The causal relationship between persistent genital infections with human

papillomavirus (HPV) and development of cervical cancer is well established.

In contrast, the significance of infections with cutaneous HPV for development

of non-melanoma skin cancer (NMSC) is not well understood. We have evaluated

whether seropositivity to cutaneous HPV is a marker for cutaneous HPV

infection and used high throughput HPV serology to investigate the risk for

developing NMSC in relation to seropositivity for cutaneous HPV infection and

PCR techniques to investigate the risk for NMSC in relation to presence of HPV

DNA in the skin. We have also investigated how different sexually transmitted

infections interact with HPV in the aetiology of cervical cancer.

Two of our NMSC studies were hospital-based case-control studies where

biopsies from skin tumours and healthy skin were analysed for presence of HPV

DNA and serum samples for presence of antibodies to 14 different HPV types.
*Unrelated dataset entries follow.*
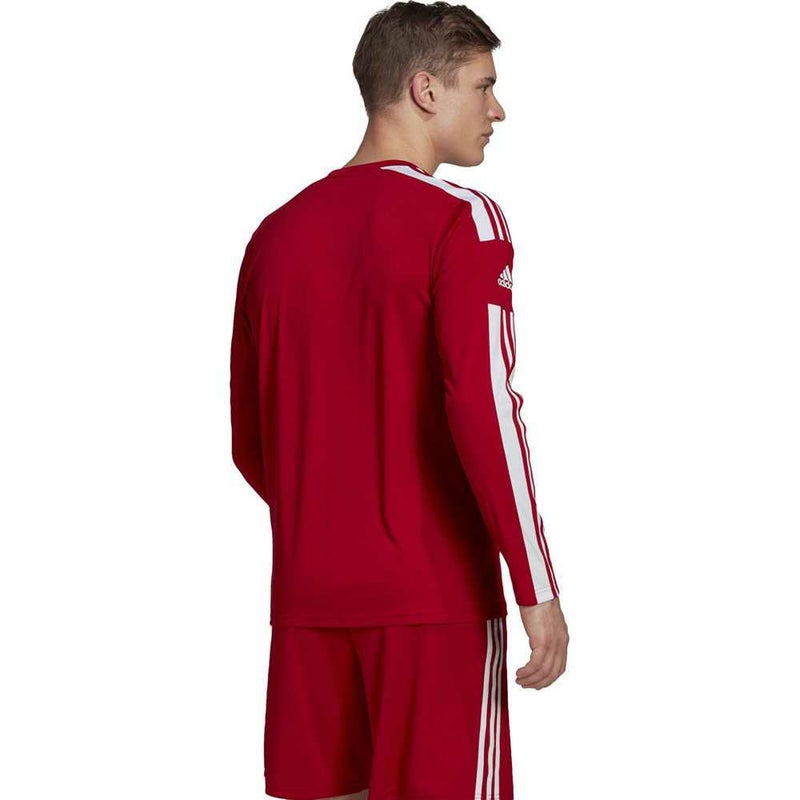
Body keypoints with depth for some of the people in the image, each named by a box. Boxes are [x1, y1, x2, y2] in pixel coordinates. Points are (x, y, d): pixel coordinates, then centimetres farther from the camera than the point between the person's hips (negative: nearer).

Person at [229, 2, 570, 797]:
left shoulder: (278, 233, 10)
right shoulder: (460, 218, -9)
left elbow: (251, 442, 13)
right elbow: (484, 409, -18)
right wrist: (538, 588, -14)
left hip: (309, 592, 6)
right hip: (438, 591, -6)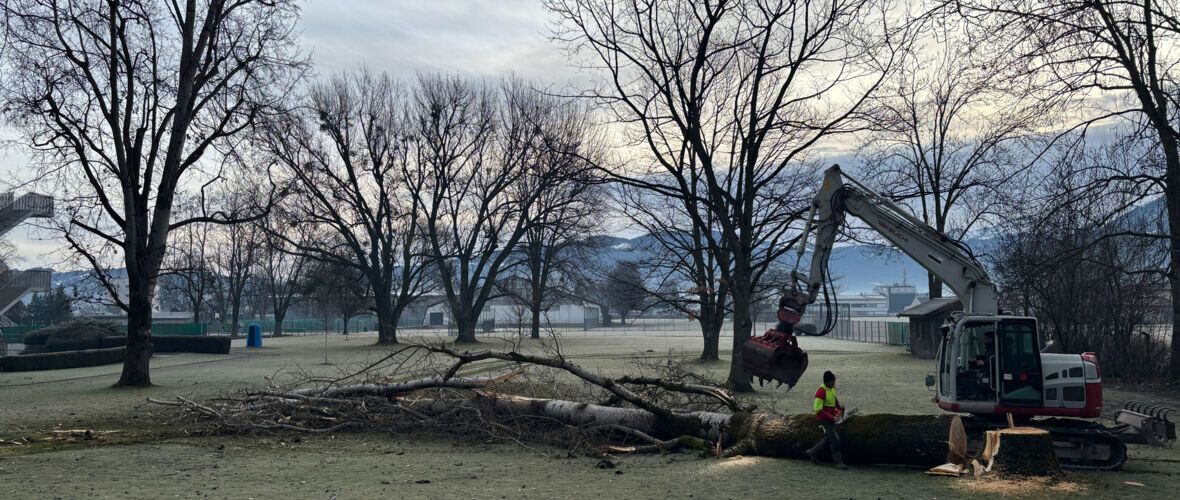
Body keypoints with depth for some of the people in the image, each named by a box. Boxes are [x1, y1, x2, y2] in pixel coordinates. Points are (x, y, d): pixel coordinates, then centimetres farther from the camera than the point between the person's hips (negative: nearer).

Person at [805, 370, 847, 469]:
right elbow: (818, 409, -24)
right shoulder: (821, 392, -24)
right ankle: (838, 462, 1)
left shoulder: (832, 388, 4)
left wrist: (838, 405, 3)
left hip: (831, 418, 9)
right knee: (835, 440, -8)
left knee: (828, 438, 17)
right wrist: (832, 417, -23)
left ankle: (812, 452, 32)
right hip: (824, 419, -9)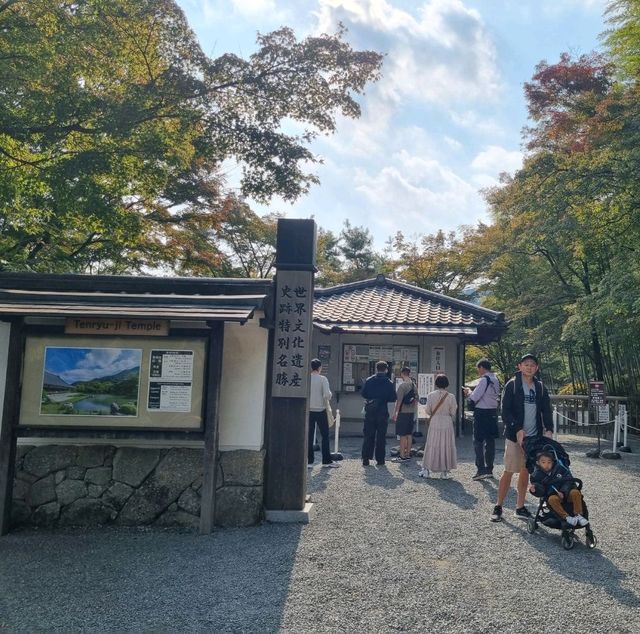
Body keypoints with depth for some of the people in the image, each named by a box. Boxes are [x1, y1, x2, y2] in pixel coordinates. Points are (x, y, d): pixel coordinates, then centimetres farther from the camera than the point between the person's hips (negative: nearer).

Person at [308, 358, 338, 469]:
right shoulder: (323, 379, -9)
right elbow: (327, 395, -16)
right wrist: (330, 394, 5)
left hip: (308, 410, 3)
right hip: (320, 410, -2)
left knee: (309, 436, 6)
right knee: (325, 435, 9)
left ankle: (309, 461, 6)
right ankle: (327, 460, 12)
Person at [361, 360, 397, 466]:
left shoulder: (368, 380, -2)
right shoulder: (389, 383, -4)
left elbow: (363, 394, 2)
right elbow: (393, 398, -3)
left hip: (370, 411, 1)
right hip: (382, 412, -1)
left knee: (368, 436, 7)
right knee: (381, 436, 7)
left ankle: (366, 459, 4)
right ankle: (380, 459, 8)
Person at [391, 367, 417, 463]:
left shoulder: (402, 385, -14)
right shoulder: (414, 386, 9)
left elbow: (399, 401, -15)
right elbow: (416, 401, 14)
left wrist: (395, 413, -10)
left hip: (403, 413, -7)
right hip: (411, 413, 7)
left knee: (403, 435, -4)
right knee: (409, 434, 11)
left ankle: (402, 456, -2)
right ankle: (408, 455, 16)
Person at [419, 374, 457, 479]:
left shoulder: (430, 395, -8)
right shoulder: (451, 397, -9)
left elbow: (428, 411, -4)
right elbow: (453, 412, -3)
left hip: (434, 423, 1)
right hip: (447, 423, -1)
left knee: (432, 446, 9)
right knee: (446, 447, 7)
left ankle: (427, 470, 13)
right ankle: (445, 472, 10)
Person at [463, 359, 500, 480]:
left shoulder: (484, 380, -16)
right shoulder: (495, 380, 10)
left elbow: (474, 397, -18)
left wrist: (468, 392, 1)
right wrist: (472, 393, 14)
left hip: (482, 413, -8)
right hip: (493, 412, 8)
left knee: (478, 441, -3)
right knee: (490, 441, 12)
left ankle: (481, 470, -7)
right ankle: (489, 469, 18)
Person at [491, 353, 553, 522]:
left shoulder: (540, 388, 9)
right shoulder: (512, 385, -5)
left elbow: (546, 410, 6)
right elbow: (506, 411, -10)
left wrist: (549, 429, -11)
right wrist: (518, 429, -21)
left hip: (534, 437, 4)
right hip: (514, 436, -4)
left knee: (525, 472, 11)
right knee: (509, 472, -2)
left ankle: (520, 507, 21)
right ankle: (498, 507, 9)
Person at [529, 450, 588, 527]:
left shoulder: (560, 468, 3)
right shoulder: (537, 475, 2)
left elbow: (568, 481, 0)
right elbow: (541, 492, -2)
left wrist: (563, 492, -15)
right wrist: (535, 489, -26)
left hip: (566, 493, 2)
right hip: (552, 494, -1)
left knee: (575, 492, -27)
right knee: (552, 499, -35)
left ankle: (578, 514, -15)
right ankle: (566, 517, -28)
The third NMSC study and the cervical cancer study were designed as prospective

biobank-based case-control studies where biobanks were linked to cancer

registries for identification of cancers that have occurred after donation of a

serum sample. For patients with cervix cancer also formalin-fixed paraffin embedded

tumour tissue was retrieved and tested for HPV DNA.

In the skin cancer studies, we found that both DNA and seropositivity to

HPV of genus beta species 2 associated with an increased risk for development of

squamous cell carcinoma (SCC) of the skin and that sun-exposure is a risk factor

for cutaneous HPV infection. In the cervical cancer study we found in addition

to the exposure to the oncogenic HPV type that is found in the cancer tissue,

that history of Chlamydia trachomatis stood out among the different sexually

transmitted infections as being associated with increased risk for cervical cancer,

suggesting that it may acts as a co-factor to HPV in cervical carcinogenesis.